(DATA TO EXAMINE)
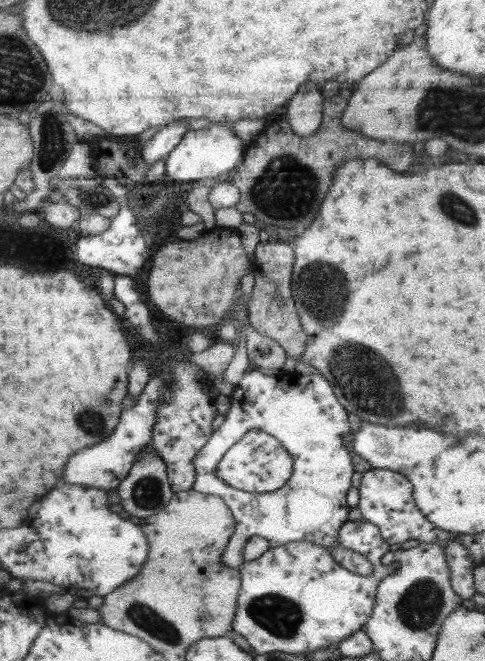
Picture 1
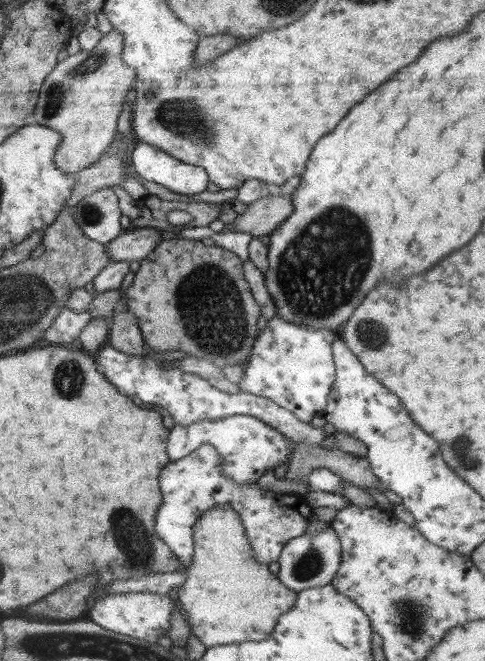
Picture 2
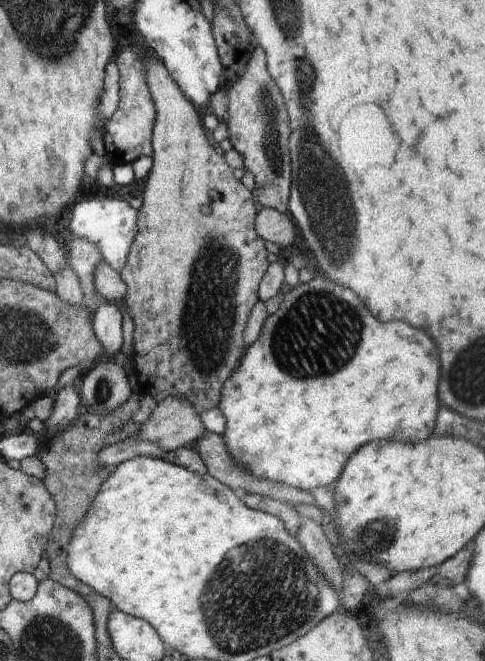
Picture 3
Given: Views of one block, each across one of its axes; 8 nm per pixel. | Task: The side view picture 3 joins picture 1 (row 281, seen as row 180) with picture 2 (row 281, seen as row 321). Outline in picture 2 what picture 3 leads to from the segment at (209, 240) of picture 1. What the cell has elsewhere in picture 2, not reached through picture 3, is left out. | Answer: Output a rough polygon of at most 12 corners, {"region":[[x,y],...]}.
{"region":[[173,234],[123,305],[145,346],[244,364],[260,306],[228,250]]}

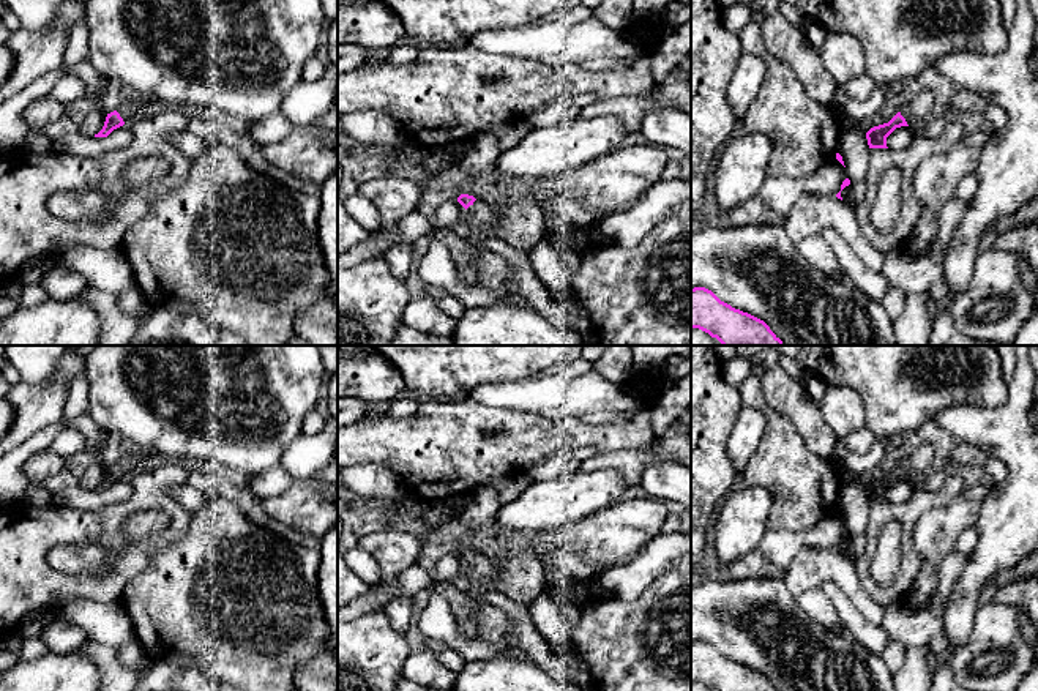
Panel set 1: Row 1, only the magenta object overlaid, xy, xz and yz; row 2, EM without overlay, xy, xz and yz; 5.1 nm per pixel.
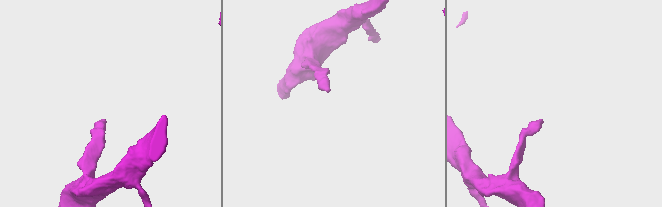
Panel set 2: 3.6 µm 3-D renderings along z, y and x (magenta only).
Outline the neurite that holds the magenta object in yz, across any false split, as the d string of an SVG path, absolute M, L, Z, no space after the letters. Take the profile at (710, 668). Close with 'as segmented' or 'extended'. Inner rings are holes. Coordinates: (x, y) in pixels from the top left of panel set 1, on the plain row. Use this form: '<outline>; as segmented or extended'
(End DATA TO EXAMINE)
__TASK DESCRIPTION__: Each line holding "only" should be copied from the material above.

__REPLY TO THE EXERCISE__:
Panel set 1: Row 1, only the magenta object overlaid, xy, xz and yz; row 2, EM without overlay, xy, xz and yz; 5.1 nm per pixel.
Panel set 2: 3.6 µm 3-D renderings along z, y and x (magenta only).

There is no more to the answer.